# What is the null hypothesis in the Mann-Whitney test?

Let $X_1$ be a random value from distribution 1 and let $X_2$ be a random value from distribution 2. I thought that the null hypothesis for the Mann-Whitney test was $P(X_1 < X_2) = P(X_2 < X_1)$.

If I run simulations of the Mann-Whitney test on data from normal distributions with equal means and equal variances, with $\alpha=0.05$, I get Type I error rates which are very close to 0.05. However, if I make the variances unequal (but leave the means equal), the proportion of simulations in which the null hypothesis is rejected becomes larger than 0.05, which I didn't expect, since $P(X_1 < X_2) = P(X_2 < X_1)$ still holds. This happens when I use wilcox.test in R, regardless of whether I have exact=TRUE, exact=FALSE, correct=TRUE, or exact=FALSE, correct=FALSE.

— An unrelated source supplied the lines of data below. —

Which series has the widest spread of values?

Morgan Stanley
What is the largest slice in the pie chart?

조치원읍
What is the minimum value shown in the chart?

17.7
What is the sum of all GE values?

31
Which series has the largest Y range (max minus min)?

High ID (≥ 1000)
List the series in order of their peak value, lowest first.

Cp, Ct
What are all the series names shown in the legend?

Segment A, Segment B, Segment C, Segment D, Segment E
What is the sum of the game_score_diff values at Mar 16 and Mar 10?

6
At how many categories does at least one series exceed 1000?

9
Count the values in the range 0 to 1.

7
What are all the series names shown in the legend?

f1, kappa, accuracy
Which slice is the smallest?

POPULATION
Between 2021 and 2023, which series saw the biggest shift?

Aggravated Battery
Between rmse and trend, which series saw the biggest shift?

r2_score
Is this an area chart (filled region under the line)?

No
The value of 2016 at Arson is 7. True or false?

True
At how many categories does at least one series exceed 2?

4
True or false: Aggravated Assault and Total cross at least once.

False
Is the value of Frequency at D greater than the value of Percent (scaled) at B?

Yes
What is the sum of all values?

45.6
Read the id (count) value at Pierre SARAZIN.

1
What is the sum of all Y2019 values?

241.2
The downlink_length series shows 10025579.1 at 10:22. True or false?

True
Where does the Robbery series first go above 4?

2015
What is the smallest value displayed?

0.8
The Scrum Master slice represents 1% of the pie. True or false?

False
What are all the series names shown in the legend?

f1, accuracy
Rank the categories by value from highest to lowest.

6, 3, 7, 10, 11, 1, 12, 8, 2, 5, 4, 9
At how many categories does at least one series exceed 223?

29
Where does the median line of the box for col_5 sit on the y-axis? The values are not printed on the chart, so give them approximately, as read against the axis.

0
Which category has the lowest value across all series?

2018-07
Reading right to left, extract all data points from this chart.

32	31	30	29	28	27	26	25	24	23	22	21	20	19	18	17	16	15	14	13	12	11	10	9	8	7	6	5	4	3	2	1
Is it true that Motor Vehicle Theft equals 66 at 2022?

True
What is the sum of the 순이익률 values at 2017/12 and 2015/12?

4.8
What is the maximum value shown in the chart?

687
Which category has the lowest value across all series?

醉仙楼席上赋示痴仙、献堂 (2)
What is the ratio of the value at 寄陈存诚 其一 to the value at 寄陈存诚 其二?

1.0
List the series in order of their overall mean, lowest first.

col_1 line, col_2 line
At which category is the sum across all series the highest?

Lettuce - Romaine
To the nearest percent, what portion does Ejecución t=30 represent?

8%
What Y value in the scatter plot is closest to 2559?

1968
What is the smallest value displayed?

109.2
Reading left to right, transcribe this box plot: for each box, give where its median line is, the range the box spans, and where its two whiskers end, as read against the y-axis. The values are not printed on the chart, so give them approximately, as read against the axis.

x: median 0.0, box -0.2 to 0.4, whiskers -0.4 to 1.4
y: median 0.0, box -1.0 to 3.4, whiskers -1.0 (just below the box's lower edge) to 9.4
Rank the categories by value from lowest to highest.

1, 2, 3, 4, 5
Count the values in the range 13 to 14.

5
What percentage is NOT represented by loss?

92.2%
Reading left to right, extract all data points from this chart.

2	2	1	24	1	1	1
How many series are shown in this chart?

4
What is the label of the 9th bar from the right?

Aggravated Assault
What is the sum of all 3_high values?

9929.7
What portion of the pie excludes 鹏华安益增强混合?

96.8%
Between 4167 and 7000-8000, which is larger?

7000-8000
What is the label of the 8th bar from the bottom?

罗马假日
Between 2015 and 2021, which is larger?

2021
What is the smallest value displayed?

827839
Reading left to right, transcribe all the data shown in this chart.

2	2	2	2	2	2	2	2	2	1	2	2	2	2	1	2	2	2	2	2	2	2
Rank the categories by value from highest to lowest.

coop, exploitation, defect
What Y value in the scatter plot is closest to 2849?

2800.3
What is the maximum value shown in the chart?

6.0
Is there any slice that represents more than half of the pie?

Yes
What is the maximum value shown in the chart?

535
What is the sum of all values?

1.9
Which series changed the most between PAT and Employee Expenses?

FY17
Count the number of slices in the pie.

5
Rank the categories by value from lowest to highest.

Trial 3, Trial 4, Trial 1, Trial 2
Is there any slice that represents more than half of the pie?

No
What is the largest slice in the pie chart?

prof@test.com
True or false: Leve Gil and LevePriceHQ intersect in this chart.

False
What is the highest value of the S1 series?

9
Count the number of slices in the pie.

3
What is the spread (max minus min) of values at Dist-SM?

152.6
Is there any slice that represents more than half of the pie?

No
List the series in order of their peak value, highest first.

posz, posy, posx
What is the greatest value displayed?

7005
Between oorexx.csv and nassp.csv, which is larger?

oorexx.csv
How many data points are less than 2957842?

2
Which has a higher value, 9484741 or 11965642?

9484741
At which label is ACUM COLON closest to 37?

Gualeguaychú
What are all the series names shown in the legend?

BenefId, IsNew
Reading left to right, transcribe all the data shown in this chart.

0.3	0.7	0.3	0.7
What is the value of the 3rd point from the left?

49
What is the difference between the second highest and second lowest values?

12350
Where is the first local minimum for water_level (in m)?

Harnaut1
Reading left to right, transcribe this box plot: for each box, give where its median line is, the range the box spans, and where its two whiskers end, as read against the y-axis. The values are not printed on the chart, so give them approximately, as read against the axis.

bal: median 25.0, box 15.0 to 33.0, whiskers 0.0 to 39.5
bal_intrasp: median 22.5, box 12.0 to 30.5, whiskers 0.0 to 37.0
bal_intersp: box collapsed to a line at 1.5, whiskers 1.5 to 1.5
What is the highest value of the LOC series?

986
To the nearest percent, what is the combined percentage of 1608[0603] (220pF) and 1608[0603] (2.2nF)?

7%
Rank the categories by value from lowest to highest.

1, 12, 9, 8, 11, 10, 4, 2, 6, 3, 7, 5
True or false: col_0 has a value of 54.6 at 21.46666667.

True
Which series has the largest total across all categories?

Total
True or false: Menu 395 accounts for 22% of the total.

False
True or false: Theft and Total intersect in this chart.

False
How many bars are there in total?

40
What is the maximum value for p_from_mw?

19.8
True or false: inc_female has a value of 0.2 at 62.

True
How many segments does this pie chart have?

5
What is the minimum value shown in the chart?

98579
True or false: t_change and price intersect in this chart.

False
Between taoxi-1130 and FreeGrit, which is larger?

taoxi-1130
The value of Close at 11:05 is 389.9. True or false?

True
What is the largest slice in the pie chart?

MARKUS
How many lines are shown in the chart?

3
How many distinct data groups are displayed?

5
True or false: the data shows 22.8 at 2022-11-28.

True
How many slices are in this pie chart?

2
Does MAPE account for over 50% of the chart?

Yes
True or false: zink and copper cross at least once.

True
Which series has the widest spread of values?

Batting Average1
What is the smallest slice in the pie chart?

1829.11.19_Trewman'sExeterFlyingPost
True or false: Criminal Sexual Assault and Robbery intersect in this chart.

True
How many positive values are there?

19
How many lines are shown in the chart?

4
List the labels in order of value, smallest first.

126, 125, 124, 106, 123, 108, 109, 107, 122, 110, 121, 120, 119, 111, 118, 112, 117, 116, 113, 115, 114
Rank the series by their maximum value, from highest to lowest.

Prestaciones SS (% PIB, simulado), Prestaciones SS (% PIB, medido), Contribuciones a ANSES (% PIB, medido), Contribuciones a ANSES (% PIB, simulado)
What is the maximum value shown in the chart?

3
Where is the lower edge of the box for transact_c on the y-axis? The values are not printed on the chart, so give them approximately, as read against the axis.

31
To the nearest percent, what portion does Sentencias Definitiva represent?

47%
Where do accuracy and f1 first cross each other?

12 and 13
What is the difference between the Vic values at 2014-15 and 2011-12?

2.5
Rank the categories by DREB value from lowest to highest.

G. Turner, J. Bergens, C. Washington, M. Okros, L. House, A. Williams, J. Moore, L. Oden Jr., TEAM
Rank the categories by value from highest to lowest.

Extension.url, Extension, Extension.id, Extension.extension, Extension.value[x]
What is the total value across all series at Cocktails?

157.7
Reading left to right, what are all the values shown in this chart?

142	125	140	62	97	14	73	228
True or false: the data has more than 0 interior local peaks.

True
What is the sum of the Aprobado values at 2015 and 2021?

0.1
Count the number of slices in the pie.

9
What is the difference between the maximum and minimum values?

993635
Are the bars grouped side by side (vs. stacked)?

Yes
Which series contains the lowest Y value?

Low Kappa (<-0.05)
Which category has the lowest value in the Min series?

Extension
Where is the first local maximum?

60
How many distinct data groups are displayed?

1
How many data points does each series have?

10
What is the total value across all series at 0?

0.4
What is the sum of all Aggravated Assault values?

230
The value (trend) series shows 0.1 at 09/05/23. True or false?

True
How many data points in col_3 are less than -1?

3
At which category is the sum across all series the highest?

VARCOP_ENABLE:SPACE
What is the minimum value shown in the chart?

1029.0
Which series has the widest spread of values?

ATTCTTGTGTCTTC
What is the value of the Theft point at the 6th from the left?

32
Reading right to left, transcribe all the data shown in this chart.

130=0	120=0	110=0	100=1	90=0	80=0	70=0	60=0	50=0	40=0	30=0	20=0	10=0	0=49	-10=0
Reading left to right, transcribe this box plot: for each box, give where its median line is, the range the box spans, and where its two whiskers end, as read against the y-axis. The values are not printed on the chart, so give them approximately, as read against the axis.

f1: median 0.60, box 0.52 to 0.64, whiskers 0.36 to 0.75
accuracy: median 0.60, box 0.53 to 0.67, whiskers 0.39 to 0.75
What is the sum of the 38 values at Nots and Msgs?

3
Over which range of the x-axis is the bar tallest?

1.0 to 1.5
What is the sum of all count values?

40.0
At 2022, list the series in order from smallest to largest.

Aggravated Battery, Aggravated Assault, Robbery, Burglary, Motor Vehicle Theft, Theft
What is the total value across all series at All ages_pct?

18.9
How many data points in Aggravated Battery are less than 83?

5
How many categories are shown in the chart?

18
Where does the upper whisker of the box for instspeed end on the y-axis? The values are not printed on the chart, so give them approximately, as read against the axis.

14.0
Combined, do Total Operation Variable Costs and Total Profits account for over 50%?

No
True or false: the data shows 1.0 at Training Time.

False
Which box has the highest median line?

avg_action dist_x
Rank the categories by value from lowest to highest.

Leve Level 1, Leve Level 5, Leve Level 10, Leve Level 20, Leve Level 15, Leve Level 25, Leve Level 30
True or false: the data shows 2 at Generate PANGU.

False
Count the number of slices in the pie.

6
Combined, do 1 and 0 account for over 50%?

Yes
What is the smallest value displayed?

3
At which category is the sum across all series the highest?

Is the null hypothesis something different from what I've written above, or is it just that the test is inaccurate in terms of Type I error if the variances are unequal?

Let $F$ be the distribution function corresponding to population 1 and $G$ be the distribution function corresponding to population 2. The null hypothesis is: $H_O: F(t)=G(t)$ for every $t$. The null hypothesis asserts that the $X$ variable and the $Y$ variable have the same probability distribution, but the common distribution is not specified.
Strictly speaking this describes the Wilcoxon test, but $U=W-\frac{n(n+1)}{2}$, so they're equivalent.